At the same time, Color does have a massive chicken-and-egg problem. It’s a service that is only useful when a lot of people around you are using it. If they’re not, it’s absolutely pointless (as I learned alongside most people last night). In that regard, I do agree that Color somewhat flubbed their launch opportunity — they really should have launched this thing at SXSW, it would have been so natural (instead I found myself using Beluga with friends for similar photo-sharing in packs).

But another Scoble point speaks to why it may not matter: the App Store. Getting featured on the App Store is vital for an app’s viral spread — much more so than being featured on any blog. If any app has the right connections to get App Store love, it’s Color. Again, not saying that will ultimately make it a success — the app still has to be good and the execution flawless here — but it’s why the first impression may not matter so much.
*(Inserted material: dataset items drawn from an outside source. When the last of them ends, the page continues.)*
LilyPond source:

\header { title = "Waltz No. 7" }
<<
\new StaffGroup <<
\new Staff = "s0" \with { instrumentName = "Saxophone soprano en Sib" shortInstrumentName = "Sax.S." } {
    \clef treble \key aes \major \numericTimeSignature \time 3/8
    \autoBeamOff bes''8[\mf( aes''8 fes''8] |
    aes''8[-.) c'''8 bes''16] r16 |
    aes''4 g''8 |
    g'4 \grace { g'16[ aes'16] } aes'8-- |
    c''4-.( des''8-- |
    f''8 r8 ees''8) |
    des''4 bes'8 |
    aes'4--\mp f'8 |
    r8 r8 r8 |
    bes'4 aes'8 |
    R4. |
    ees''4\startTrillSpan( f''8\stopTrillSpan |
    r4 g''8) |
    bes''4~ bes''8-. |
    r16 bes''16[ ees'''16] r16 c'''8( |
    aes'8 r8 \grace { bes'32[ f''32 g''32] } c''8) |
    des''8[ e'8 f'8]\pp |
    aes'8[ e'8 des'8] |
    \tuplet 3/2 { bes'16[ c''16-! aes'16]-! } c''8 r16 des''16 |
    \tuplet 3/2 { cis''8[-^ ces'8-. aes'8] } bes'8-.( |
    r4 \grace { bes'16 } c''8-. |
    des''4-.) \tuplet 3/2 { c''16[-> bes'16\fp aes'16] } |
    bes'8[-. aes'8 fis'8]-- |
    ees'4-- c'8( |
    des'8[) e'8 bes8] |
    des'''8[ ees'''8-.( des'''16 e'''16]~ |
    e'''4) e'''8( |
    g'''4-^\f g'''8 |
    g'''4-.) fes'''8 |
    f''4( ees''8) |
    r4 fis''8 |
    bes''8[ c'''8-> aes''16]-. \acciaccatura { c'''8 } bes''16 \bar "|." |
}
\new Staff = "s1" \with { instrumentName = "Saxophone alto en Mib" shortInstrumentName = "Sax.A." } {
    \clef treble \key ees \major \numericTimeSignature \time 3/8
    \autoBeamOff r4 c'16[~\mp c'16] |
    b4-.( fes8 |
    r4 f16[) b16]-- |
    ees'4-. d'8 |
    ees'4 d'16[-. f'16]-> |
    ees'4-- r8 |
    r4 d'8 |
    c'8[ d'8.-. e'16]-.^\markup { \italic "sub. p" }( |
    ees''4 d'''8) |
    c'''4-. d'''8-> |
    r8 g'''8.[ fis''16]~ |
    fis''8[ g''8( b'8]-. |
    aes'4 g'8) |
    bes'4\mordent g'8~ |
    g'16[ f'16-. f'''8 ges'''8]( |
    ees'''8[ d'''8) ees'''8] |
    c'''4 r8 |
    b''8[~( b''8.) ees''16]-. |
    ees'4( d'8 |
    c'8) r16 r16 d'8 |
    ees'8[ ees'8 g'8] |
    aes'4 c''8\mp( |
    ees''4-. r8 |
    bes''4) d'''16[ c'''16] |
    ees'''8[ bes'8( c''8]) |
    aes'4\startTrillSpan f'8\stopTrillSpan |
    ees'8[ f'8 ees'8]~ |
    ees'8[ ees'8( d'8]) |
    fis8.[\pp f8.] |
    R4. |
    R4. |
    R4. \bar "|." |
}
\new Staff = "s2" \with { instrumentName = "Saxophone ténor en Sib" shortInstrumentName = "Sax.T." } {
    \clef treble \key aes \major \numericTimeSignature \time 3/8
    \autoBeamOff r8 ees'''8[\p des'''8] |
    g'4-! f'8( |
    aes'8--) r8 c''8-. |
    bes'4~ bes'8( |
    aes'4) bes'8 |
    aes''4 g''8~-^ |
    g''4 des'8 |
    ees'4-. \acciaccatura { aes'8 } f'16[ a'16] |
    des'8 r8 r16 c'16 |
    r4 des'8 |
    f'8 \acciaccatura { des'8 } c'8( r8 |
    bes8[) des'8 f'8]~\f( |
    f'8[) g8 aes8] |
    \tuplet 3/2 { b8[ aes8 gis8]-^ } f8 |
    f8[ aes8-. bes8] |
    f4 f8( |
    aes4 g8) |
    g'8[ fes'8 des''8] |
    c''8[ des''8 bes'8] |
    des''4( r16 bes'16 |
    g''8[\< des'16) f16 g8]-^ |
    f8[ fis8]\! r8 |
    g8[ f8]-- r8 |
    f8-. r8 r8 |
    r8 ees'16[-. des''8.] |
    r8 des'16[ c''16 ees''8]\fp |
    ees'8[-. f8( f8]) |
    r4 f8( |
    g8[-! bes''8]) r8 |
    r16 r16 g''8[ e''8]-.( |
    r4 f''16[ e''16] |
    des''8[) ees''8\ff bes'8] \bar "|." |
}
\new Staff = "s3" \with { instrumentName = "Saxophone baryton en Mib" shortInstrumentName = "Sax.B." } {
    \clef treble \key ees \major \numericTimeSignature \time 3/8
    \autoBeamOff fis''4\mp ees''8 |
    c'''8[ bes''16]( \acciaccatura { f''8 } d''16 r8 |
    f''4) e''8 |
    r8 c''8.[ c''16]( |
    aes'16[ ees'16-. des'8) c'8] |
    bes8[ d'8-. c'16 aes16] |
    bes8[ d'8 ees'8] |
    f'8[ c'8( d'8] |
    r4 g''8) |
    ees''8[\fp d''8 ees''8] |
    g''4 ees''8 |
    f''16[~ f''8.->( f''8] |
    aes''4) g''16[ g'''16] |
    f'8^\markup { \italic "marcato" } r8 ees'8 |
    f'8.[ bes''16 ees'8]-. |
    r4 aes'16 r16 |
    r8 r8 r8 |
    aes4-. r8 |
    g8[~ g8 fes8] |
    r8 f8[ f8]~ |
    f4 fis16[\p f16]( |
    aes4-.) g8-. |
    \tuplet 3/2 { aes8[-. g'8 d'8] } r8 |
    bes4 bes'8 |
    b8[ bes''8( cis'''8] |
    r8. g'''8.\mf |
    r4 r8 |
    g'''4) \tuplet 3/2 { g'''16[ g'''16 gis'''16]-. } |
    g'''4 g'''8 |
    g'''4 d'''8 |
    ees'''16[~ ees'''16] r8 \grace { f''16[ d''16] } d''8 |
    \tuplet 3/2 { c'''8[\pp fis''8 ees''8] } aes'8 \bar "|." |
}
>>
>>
So is the appearance of Color and its massive funding proof of Bubble 2.0 or 3.0 or whatever bubble pundits have us in now? In some sense, maybe. But in the truly meaningful sense, no.

This is a company working on a big idea that got a large amount of funding to work on that big idea uninterrupted for a couple of years. Again, it’s a bet — and a big one — but all investments are. Sequoia has the money to make such a bet. And if it fails, it’s on them. Your parents are not going to lose their house because Color got $41 million in funding and blew it. Instead, if that happens, the Sequoia partners may lose a golf lesson. But probably not.

Having said that, there is something to be said for this putting pressure on both the startup community and the investor community. Prices are rising. Color can now afford many more top-tier developers than startup X can. That can be troubling and it will pressure others to raise more money too. The overall affect of that may well end up not being good for the ecosystem short term. But again, big picture. This will succeed or it will fail. And investments will adjust accordingly — in either direction.

But here’s the most disturbing thing about this story behind the story of Color: the underpinnings of much of the investment-related backlash seem to hinge on the hope that this will fail. Shouldn’t we be rooting for it to succeed? Ultimately, wouldn’t that be better for everyone across the board? The startups, the investors, and the users?

Of course. But these days everyone wants to be the first one to call a failure a failure. Why? Well, it’s a lot easier than predicting a winner.

The bottom line is that we’re not even one day into the story of Color. And $41 million doesn’t ultimately mean anything other than Sequoia is a believer. Big time.

The real story will be what magic Color can make with that money. It’s in the way that you use it.